Zuhältertape Volume 3 is the third mixtape by German rapper Kollegah, released on 19 December 2009 by Selfmade Records. This mixtape is the sequel to Boss der Bosse (2006). Hip hop producers including Hookbeatz, B-Case, Six June and Rizbo were involved in the production.

== Release ==
The release date for the mixtape was actually planned for 12 December 2009, but it got displaced because rapper Mr. Chissman and BoZ, who were originally confirmed as guest artists, had not completed the recording of their parts in time.

The high traffic on Kollegah's website following the release temporarily crashed it.

==Track list==
1. "Intro"
2. "Endlösung"
3. "Millennium"
4. "Westside"
5. "Rotlichtmassaker" (feat. Sundiego)

### [THE DATA]
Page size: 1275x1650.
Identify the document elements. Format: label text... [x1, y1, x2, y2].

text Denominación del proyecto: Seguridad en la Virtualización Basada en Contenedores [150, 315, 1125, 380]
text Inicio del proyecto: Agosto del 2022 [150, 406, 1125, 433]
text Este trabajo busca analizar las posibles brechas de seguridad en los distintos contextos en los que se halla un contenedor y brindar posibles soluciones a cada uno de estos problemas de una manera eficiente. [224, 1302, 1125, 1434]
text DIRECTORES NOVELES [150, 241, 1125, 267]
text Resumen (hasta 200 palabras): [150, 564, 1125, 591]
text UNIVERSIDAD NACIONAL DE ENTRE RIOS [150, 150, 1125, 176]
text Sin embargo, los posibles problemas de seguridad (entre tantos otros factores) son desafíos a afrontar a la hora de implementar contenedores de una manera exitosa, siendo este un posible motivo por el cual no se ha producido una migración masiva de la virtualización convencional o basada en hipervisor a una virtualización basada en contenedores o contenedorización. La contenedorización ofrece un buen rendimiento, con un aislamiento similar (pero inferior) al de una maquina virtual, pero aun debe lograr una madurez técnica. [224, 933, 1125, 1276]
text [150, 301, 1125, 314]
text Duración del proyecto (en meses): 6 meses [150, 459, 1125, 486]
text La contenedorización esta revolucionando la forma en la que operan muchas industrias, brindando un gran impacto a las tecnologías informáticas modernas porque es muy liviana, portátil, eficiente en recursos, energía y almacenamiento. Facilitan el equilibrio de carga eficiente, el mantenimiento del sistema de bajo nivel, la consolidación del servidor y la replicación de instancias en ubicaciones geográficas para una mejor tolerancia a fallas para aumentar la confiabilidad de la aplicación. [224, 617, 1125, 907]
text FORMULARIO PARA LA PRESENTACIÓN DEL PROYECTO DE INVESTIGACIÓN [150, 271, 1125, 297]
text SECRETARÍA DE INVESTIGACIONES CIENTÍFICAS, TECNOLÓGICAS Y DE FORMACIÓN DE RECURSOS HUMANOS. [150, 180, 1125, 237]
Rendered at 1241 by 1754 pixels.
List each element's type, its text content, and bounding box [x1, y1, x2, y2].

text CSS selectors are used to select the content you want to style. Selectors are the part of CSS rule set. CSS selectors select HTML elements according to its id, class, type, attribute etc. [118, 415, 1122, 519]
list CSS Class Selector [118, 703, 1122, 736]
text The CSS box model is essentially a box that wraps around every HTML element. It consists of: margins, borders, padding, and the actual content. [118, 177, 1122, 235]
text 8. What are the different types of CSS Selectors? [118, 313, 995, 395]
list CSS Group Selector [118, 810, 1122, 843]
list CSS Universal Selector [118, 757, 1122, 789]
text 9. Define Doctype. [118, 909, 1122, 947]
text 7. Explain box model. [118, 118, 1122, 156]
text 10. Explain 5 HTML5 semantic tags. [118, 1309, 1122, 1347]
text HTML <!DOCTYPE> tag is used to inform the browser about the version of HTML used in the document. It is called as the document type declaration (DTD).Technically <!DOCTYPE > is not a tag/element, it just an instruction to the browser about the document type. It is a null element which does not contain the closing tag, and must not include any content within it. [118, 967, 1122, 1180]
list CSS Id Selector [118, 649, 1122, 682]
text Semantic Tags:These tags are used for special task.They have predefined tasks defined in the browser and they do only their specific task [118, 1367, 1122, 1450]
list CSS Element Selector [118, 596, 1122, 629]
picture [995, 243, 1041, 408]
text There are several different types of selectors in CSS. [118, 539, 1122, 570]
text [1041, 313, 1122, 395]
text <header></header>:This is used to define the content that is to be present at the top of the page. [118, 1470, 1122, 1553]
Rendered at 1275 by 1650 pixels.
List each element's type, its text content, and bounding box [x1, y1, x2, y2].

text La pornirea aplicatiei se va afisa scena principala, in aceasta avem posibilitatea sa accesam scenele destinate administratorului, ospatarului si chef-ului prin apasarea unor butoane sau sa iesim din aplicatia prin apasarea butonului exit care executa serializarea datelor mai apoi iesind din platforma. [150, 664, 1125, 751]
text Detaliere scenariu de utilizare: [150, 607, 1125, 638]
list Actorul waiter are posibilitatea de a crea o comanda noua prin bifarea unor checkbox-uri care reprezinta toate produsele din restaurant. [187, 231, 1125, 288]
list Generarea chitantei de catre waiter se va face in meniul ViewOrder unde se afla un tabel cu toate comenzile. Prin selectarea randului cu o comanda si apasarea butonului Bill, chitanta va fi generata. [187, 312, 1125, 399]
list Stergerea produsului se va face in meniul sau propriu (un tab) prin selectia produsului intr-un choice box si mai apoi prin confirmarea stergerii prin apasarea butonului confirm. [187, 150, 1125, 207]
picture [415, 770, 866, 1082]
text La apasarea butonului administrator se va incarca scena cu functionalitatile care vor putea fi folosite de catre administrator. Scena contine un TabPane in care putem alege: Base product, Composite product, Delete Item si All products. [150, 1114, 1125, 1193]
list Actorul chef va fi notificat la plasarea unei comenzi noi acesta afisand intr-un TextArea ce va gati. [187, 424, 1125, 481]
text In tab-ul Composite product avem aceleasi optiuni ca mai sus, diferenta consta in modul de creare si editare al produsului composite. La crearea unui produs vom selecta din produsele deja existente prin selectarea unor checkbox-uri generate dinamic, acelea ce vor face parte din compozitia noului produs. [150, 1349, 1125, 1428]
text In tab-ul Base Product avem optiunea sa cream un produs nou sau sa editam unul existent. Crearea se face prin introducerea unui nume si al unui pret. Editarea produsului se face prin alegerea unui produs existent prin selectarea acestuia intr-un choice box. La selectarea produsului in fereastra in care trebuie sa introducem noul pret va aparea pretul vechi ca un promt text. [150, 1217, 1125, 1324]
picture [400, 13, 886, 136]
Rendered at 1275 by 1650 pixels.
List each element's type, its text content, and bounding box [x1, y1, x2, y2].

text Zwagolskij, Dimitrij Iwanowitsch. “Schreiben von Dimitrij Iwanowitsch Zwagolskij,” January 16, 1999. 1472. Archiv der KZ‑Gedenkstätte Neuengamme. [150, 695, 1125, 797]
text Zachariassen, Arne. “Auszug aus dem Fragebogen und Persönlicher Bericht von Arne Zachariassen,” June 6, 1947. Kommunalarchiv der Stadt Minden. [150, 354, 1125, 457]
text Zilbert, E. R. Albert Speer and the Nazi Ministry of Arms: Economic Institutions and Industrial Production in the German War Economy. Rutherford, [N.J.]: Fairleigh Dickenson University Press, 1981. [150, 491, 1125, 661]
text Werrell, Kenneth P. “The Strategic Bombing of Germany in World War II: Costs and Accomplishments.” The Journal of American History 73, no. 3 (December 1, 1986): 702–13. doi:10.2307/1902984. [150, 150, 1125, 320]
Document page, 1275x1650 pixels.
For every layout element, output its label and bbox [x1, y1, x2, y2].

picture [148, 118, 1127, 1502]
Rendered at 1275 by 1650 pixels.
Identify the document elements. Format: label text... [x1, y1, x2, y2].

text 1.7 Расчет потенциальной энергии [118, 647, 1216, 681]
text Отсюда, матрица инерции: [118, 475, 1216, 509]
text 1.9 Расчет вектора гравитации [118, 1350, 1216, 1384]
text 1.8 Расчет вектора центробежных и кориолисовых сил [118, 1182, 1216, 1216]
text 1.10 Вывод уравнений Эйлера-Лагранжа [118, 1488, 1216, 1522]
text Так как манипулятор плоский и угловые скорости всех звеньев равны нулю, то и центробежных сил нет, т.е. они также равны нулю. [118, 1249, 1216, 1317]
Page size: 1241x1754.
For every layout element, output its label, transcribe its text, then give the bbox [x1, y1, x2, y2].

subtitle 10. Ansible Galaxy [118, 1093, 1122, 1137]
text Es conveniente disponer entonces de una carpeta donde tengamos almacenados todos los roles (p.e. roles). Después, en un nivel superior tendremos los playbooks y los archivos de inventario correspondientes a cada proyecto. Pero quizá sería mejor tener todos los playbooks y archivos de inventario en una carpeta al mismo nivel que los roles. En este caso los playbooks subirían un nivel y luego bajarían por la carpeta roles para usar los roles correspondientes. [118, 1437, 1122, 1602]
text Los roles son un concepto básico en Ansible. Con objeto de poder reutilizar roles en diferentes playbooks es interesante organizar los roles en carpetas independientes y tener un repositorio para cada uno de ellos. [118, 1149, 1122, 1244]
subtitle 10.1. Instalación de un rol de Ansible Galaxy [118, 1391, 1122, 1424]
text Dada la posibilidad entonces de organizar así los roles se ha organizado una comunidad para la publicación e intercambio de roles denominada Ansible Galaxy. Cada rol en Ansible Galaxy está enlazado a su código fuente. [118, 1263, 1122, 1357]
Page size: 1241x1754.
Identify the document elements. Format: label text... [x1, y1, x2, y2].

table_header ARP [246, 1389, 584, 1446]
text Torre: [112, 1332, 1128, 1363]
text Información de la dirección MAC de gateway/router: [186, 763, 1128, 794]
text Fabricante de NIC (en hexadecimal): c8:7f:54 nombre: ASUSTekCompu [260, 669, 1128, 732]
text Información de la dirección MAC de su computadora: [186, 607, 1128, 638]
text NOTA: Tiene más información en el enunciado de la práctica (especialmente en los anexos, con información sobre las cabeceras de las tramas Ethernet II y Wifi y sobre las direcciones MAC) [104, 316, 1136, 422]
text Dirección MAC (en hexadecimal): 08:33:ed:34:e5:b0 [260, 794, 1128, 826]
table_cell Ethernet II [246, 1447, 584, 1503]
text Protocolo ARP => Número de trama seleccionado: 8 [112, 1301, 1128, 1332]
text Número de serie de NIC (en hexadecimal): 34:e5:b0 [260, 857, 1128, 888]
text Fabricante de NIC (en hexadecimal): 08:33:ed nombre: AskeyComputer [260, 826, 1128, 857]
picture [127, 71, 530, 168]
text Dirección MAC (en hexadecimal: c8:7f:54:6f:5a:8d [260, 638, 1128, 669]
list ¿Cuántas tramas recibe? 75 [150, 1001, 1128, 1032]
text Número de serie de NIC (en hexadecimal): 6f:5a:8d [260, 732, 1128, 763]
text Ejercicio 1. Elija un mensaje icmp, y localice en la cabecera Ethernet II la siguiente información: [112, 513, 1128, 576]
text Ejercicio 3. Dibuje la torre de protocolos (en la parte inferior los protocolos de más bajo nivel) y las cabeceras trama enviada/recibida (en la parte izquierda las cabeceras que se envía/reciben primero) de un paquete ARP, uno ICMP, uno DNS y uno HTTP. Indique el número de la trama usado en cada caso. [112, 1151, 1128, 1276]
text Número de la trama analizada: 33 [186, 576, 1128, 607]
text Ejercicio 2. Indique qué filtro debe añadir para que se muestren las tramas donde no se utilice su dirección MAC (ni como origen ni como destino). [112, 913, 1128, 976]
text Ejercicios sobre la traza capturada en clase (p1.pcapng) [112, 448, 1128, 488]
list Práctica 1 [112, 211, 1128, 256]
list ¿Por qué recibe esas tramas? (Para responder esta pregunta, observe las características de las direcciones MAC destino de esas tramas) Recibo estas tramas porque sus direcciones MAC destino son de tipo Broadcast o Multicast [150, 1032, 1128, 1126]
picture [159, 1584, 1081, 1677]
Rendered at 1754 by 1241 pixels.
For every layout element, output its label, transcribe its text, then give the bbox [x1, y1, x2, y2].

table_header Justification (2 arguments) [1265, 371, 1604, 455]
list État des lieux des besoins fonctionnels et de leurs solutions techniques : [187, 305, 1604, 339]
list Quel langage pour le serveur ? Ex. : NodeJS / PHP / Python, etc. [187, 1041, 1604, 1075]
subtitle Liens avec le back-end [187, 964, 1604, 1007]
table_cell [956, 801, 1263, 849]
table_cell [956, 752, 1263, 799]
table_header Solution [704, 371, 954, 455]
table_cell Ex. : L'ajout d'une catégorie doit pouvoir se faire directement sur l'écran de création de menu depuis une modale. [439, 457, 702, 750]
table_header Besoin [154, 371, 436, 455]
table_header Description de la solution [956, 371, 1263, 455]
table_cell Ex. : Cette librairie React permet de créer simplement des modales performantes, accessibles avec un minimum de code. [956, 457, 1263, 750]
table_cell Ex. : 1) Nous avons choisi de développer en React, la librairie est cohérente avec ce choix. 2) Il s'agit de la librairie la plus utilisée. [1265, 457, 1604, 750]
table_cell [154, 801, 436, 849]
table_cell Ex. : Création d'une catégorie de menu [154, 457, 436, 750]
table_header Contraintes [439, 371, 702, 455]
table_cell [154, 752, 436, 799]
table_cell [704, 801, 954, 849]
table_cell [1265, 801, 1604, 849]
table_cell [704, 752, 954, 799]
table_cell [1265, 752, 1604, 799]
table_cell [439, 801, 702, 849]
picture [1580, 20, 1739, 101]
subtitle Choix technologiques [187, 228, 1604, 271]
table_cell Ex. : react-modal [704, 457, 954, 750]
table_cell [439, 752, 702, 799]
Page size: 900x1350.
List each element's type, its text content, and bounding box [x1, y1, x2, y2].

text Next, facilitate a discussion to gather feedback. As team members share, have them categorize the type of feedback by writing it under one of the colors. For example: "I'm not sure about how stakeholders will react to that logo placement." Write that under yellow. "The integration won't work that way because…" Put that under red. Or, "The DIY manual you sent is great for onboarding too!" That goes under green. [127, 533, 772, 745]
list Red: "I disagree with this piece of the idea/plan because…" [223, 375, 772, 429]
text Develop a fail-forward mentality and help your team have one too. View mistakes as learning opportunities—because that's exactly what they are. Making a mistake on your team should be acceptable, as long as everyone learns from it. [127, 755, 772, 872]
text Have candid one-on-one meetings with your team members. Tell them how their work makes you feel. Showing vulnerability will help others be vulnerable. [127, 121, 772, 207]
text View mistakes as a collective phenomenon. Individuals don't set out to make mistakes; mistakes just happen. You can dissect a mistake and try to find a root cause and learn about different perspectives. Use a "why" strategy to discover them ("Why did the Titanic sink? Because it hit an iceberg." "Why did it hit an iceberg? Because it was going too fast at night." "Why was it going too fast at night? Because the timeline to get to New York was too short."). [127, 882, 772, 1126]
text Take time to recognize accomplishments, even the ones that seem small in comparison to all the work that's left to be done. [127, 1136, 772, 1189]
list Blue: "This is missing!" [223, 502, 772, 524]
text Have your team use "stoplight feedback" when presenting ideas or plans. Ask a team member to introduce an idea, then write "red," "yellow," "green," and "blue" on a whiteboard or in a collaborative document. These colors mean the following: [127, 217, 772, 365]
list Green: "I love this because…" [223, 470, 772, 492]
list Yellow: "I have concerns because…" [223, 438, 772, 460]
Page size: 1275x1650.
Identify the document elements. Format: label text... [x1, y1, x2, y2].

### [ASSIGNED TASK]
Using the Zuhältertape Volume 3 text, answer these:
1. Which label released the mixtape?
2. On what date was the release originally planned?
3. Which artist is featured on "Rotlichtmassaker"?

### [TASK ANSWER]
1. Selfmade Records
2. 12 December 2009
3. Sundiego